With default settings — both optimizer
and optimizer_analyze_root_partition
are on
— the ROOTPARTITION
keyword is not required.
To optimize statistics collection on partitioned tables, you can run ANALYZE
only on changed partitions.
In turn, the analyzedb
utility automatically checks for changes and skips unchanged partitions.
See the analyzedb utility section for details.
Statistics target
The statistics target determines how detailed the collected statistics are. It is the number of distinct values that are stored in the list of most common values (MCVs) and histograms for each column. Greengage DB uses this information to estimate data distribution and choose efficient query execution plans.
By default, the statistics target is the same for all tables and columns.
It is defined by the default_statistics_target
configuration parameter.
The default value is 100
, and the maximum is 10000
.
To increase the default target globally:
$ gpconfig -c default_statistics_target -v 200
$ gpstop -u
Increasing the value allows the optimizer to better handle columns with irregular data distributions, which can improve plan accuracy. However, this also increases the cost of statistics collection and may consume more catalog space.
You can override the default target for particular columns when more detailed statistics are needed:
ALTER TABLE orders ALTER COLUMN total SET STATISTICS 300;
Two values of the statistics target are handled in special ways:
-
-1
— falls back to the default set bydefault_statistics_target
. -
0
— disables statistics collection for the column (the planner ignores it).
Use a per-column override only when you know a specific column significantly impacts query performance and has a non-uniform distribution.
Collected statistics
This section lists statistical metrics collected in Greengage DB and where they are stored.
Table size: pg_class table
Greengage DB uses the pg_catalog.pg_class
system table to estimate table sizes during query planning.
Its column reltuples
stores an estimate of the number of rows in each table.
This estimate is updated during ANALYZE
and VACUUM
operations.
To check the estimated row count for a table, query by the table name in the relname
column:
SELECT reltuples FROM pg_class WHERE relname = 'orders';
The value may differ from the actual row count returned by SELECT COUNT(*)
.
If the difference is significant, it indicates that the statistics are outdated and should be refreshed.
See When to update statistics for more details.
Column-level statistics: pg_statistic table and pg_stats view
Greengage DB stores detailed column statistics in:
-
pg_catalog.pg_statistic
— an internal system table used by the planner. -
pg_catalog.pg_stats
— a system view that presents statistics in a readable format.
The pg_statistic
table stores more technical detail, while the pg_stats
view is better suited for querying and inspection.
Each row in pg_statistic
and pg_stats
describes statistics for a single column of a user table.

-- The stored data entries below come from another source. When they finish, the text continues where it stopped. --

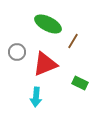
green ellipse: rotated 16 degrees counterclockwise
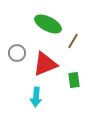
gray circle: moved 1 px down
green rectangle: moved 6 px left, 3 px up; rotated 56 degrees clockwise
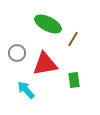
brown line: moved 2 px up
red triangle: rotated 12 degrees clockwise
cyan arrow: moved 10 px left, 7 px up; rotated 132 degrees clockwise
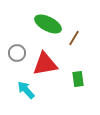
brown line: moved 1 px right, 1 px up
green rectangle: moved 4 px right, 1 px up
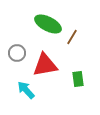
brown line: moved 2 px left, 1 px up
red triangle: moved 1 px down
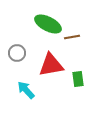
brown line: rotated 49 degrees clockwise
red triangle: moved 6 px right
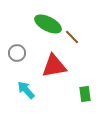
brown line: rotated 56 degrees clockwise
red triangle: moved 3 px right, 1 px down
green rectangle: moved 7 px right, 15 px down
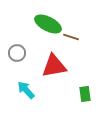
brown line: moved 1 px left; rotated 28 degrees counterclockwise
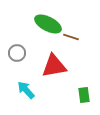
green rectangle: moved 1 px left, 1 px down
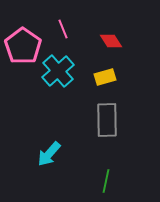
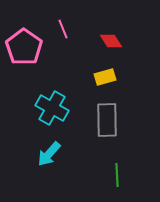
pink pentagon: moved 1 px right, 1 px down
cyan cross: moved 6 px left, 37 px down; rotated 20 degrees counterclockwise
green line: moved 11 px right, 6 px up; rotated 15 degrees counterclockwise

This includes the following key statistical metrics.
Metric | pg_stats column | pg_statistic column | Description |
---|---|---|---|
Number of distinct values |
n_distinct |
stadistinct |
Helps estimate join and filter selectivity |
Null fraction |
null_frac |
stanullfrac |
Fraction of column values that are NULL |
Most common values (MCVs) |
most_common_vals |
stavalues1 |
An array of the most frequent values and their frequencies. The maximum array size is defined by the statistics target |
Histograms |
histogram_bounds |
stavalues2 |
Used to estimate data distribution across value ranges |
Correlation |
correlation |
stacorr1 |
Measures how well values are sorted, used to optimize index scans |
The pg_stats
view allows querying column statistics using table and column names:
SELECT null_frac, most_common_vals FROM pg_stats
WHERE tablename = 'orders' AND attname = 'comment';
Result:
null_frac | most_common_vals -----------+------------------- 0.7 | {NULL, 'no comment', 'ok'} (1 row)
In turn, pg_statistic
uses object IDs and attribute numbers, making it better for internal use:
SELECT stanullfrac FROM pg_statistic WHERE starelid = 16384 AND staattnum = 4;
Result:
stanullfrac ------------- 0.7 (1 row)
This form is typically used by internal tools and not recommended for manual inspection unless you’re debugging or developing system utilities.